◆ What to produce: Pull out each line of the records below that contains the word "Indrakanan". Only matches with the same capitalization count.

--------------------------------

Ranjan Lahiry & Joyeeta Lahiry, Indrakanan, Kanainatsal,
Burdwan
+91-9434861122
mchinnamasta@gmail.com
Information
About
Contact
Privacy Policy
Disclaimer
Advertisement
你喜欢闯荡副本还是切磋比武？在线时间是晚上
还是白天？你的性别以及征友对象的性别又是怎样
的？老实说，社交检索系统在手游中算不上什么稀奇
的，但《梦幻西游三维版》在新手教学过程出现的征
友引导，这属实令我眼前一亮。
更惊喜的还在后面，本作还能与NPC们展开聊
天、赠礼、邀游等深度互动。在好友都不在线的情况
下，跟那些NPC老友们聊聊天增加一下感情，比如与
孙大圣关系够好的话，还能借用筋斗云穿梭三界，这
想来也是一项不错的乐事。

--------------------------------

◆ Your response:
Ranjan Lahiry & Joyeeta Lahiry, Indrakanan, Kanainatsal,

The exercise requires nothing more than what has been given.